> _What the task asks_:
Whichever lines of the material contain "Figure", copy each of them.

START Records provided

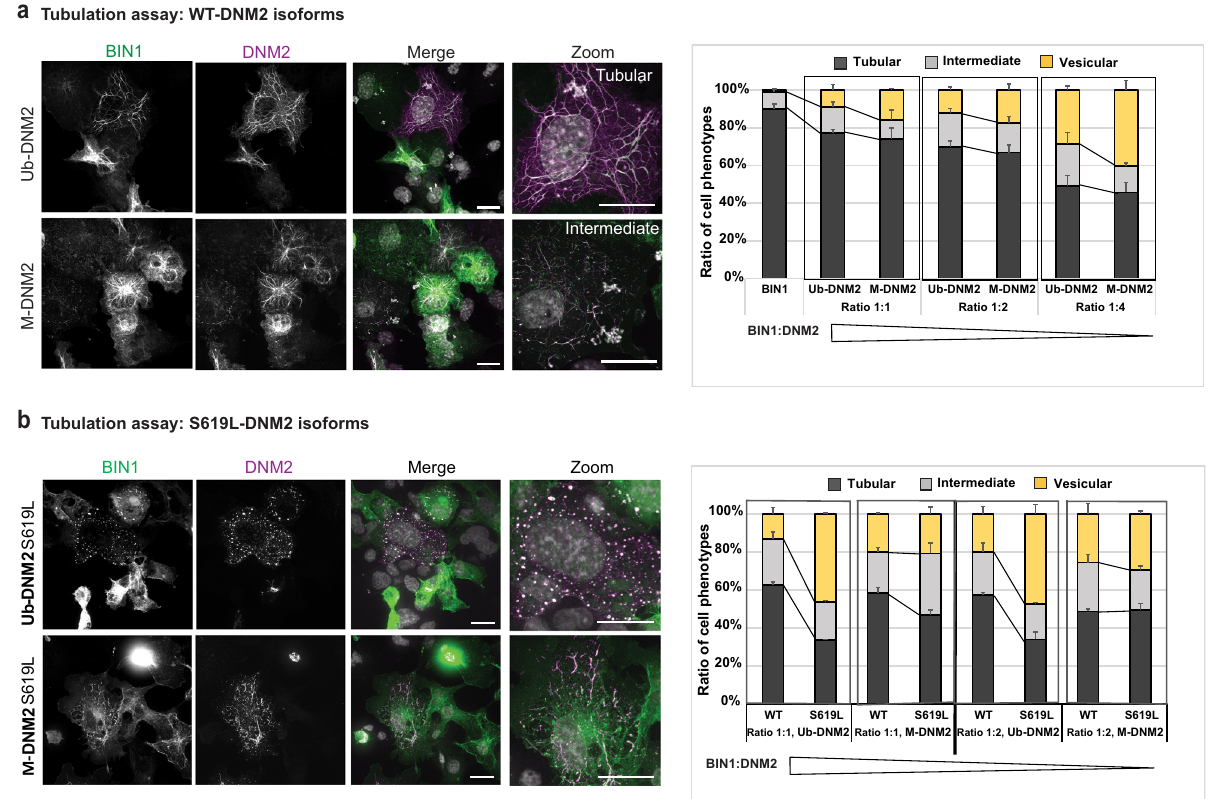
Fig. 8 | Differential membrane fi ssion activity of DNM2 isoforms. a Fission activity in cellulo where BIN1-eGFP (green) and WT-DNM2 (magenta), M-DNM2 or Ub-DNM2, were co-expressed in COS-1 cells at incremental DNM2 concentration. Scale bar=20 µ m. b Fission activity in cellulo done as ( a ) co-expressing BIN1-eGFP (green) and the CNM mutant S619L-DNM2 (magenta). Scale bar=20 µ m. In both fi gures( a , b ),percentageofeachcellphenotype(tubular,intermediateorvesicular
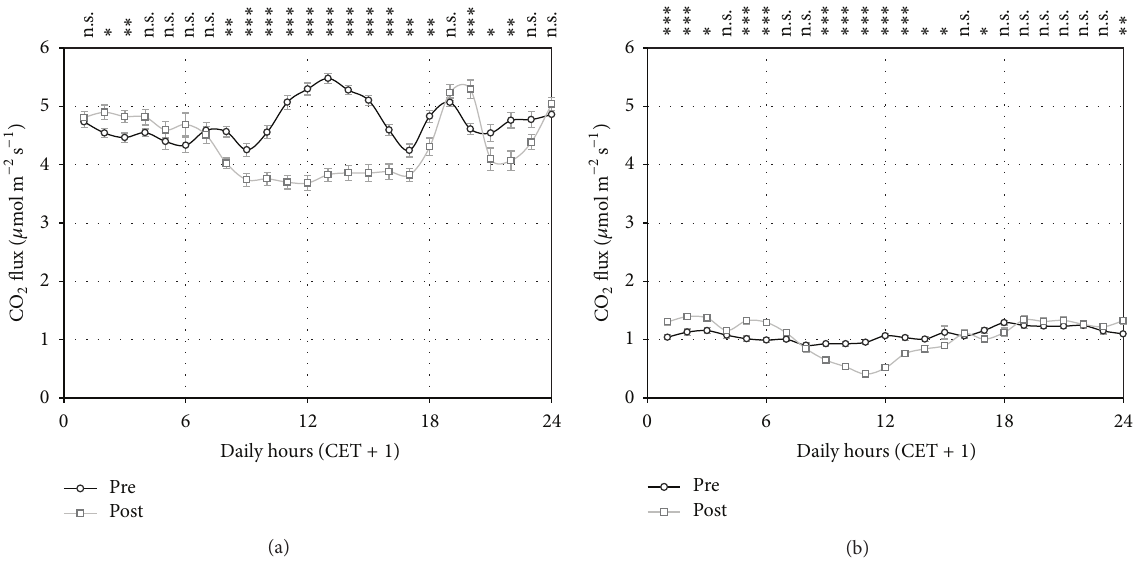
Figure 6: Comparison between the average daily courses of the CO 2 fluxes of one week before (pre) and one week after (post) harvest at the NT site (a) and CT site (b). Vertical bars indicate the standard errors of the means. (CT = conventional tillage site; NT = no-tillage site.) The statistical significance of the differences between the flux daily courses of the two periods in both sites has been reported (for each hour) at the top of each graph ( ∗ ∗ ∗ for 𝑃 < 0.001 ; ∗∗ for 𝑃 < 0.01 ; ∗ for 𝑃 < 0.05 , and n.s. for 𝑃 > 0.05 ).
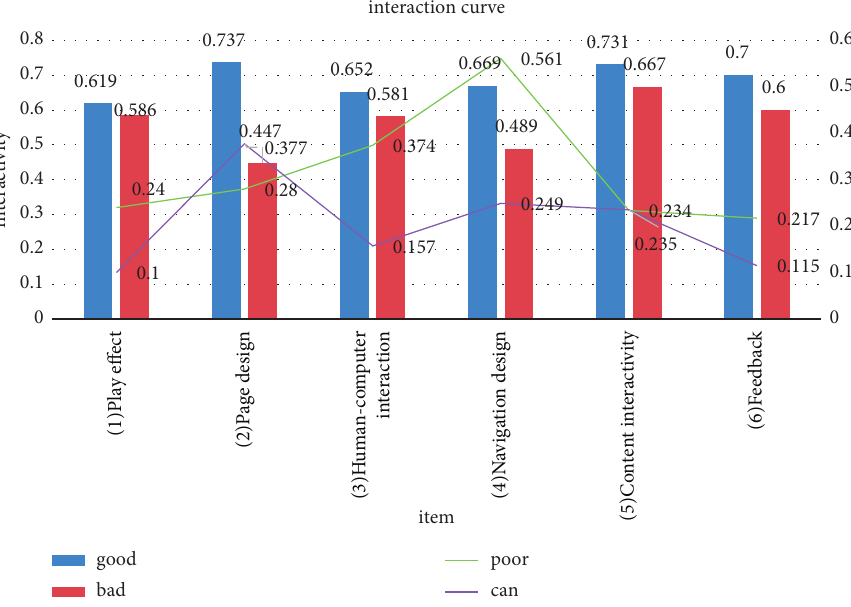
Figure 3: Interactive curve of online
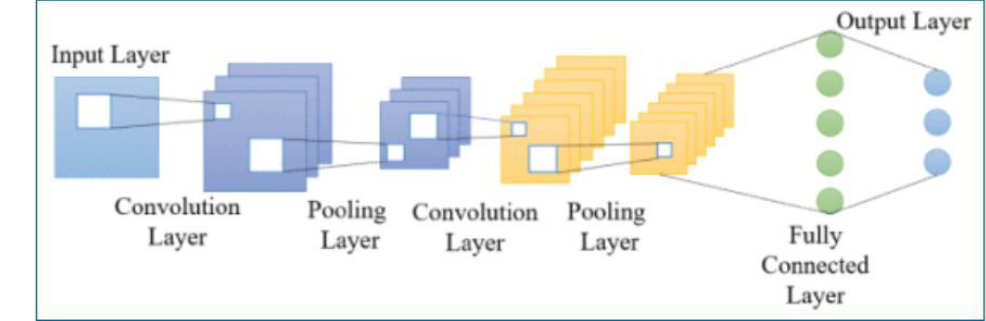
Figure 2. CNN's fundamental framework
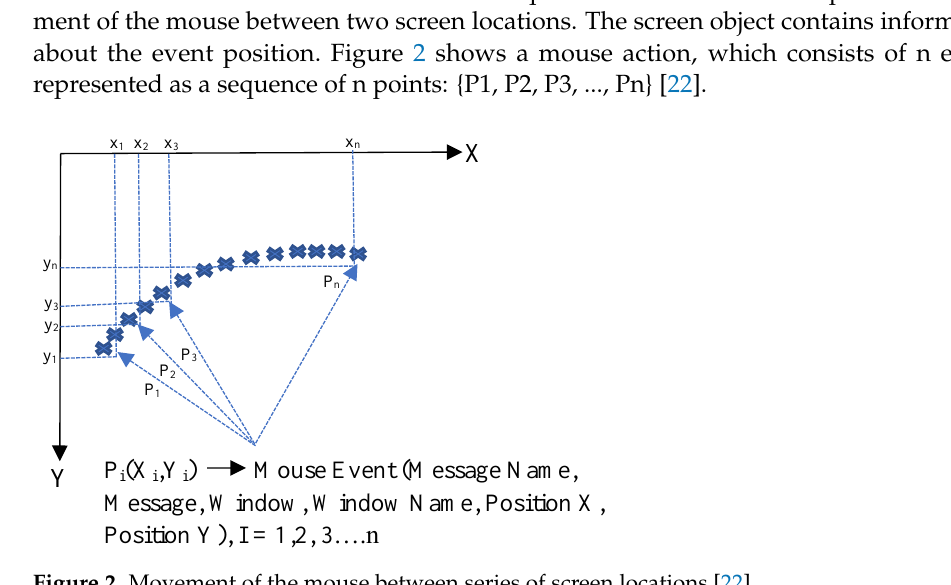
Figure 2. Movement of the mouse between series of screen locations.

END Records provided

> _Written answer_:
Figure 6: Comparison between the average daily courses of the CO 2 fluxes of one week before (pre) and one week after (post) harvest at the NT site (a) and CT site (b). Vertical bars indicate the standard errors of the means. (CT = conventional tillage site; NT = no-tillage site.) The statistical significance of the differences between the flux daily courses of the two periods in both sites has been reported (for each hour) at the top of each graph ( ∗ ∗ ∗ for 𝑃 < 0.001 ; ∗∗ for 𝑃 < 0.01 ; ∗ for 𝑃 < 0.05 , and n.s. for 𝑃 > 0.05 ).
Figure 3: Interactive curve of online
Figure 2. CNN's fundamental framework
Figure 2. Movement of the mouse between series of screen locations.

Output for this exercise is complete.